EMBED </>More Videos

With rain and snow levels coming in above normal, it's a hopeful sign the drought, gripping the state for five years, is at last easing. (KFSN)

What looks like a wet and snowy start to the new year is welcome news to the Valley's agricultural industry.

With rain and snow levels coming in above normal, it's a hopeful sign the drought, gripping the state for five years, is at last easing.

The rain has helped lawns and gardens rebound and farm trees and vines are also getting a boost. Statewide reservoirs are full, snow is in the mountains, and it could mean a much better year ahead for the Valley's biggest industry.

Growers have had to live with limited irrigation water supplies and pumping to keep crops going during the past five years of drought. Fresno County Farm Bureau Executive Director Ryan Jacobsen says all the rain and snow are a real boost.

"We've had a great start this year," he said. "Obviously, we are only about a third of the way through the precipitation season so we've got a lot to go, but so far, so good things look pretty bright."

Action News meteorologist Alena Lee says the statistics confirm there's reason to be optimistic.
"For the yearly average, we are a couple of inches above our normal for this time of year as far as precipitation is concerned, which is a good thing," she said.

About 14 inches of rain fell on Fresno this year, with much of the boost coming at the end of the year.

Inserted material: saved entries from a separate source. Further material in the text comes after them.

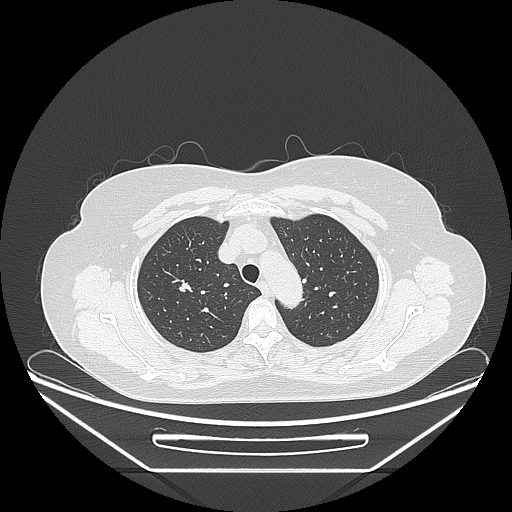
Chest CT, one axial slice; 120 kVp; lung window (W 1500 / L -600 HU); 512 × 512 image matrix, field of view 433 × 433 mm. Female patient, age 60 years. From the clinical record (not read from this slice): clinical TNM (as recorded): T1c N0 M0.
Outlined on this slice (rectangle marked by the reading radiologist):
- lung tumour (recorded histology: adenocarcinoma): bounding box (x1, y1, x2, y2) in pixels: (174, 275, 201, 303)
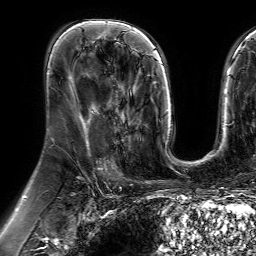
Breast MRI (dynamic contrast-enhanced), one axial slice. Cropped to one breast. Dynamic contrast-enhanced series, time point 2 of 7 at this slice position (early post-contrast). 1.5 T. TE 4.6 ms, TR 7.2 ms. 256 × 256 image matrix. Female patient.
Structures marked on this image (semi-automatically segmented with operator editing):
- enhancing-tissue mask used for the functional tumour volume (all voxels passing the contrast-enhancement thresholds inside the analysis volume; usually the tumour): box from (x=111, y=76) to (x=140, y=144) px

Doug Carlson of the California Department of Water resources says the precipitation numbers are up throughout the Valley and the mountains.

"In the southern Central Valley, you are about 54 percent more than normal precipitation in the month of December," he said. "And the snow pack is about 83 percent above normal for this date."

Snowpack totals in the southern Sierra are higher than the state total of about 67 percent, and Carlson says the big reservoirs are filling up.

"The reservoirs are doing much better than they have in recent years," he said. "Lake Shasta for example, the largest in the state, it's at about 119 percent of its normal to this date."
More snow appears on the way, and it looks like it will stick.

"Even though we have been a little bit warm, above average for this time of year I think we are going to get really cold in the beginning of January," Lee said. "And that is going to help keep the snow on the ground."

While there are signs pointing to a major easing of drought conditions, it's too soon to say the drought is over.

The state is still delivering water in Tulare County and drought impacts are still visible in parts of the state and that's why we are very reluctant and won't even go there to predict any end of the drought despite the considerable rainfall we've had in the north.